■ WHAT IS EXPECTED:
In the data that follows, find the line containing "서 누가 보더라도 정말 그럴듯하고, 원래부터 있었던"; then quote that line and every line after it, exactly, through the last one.

■ RECORDS:
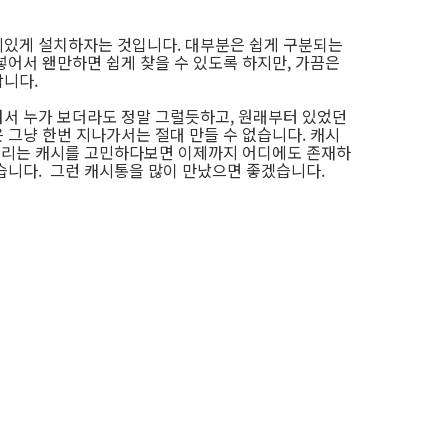
미있게 설치하자는 것입니다. 대부분은 쉽게 구분되는
넣어서 왠만하면 쉽게 찾을 수 있도록 하지만, 가끔은
합니다.
서 누가 보더라도 정말 그럴듯하고, 원래부터 있었던
 그냥 한번 지나가서는 절대 만들 수 없습니다. 캐시
어울리는 캐시를 고민하다보면 이제까지 어디에도 존재하
습니다. 그런 캐시통을 많이 만났으면 좋겠습니다.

■ SOLUTION:
서 누가 보더라도 정말 그럴듯하고, 원래부터 있었던
 그냥 한번 지나가서는 절대 만들 수 없습니다. 캐시
어울리는 캐시를 고민하다보면 이제까지 어디에도 존재하
습니다. 그런 캐시통을 많이 만났으면 좋겠습니다.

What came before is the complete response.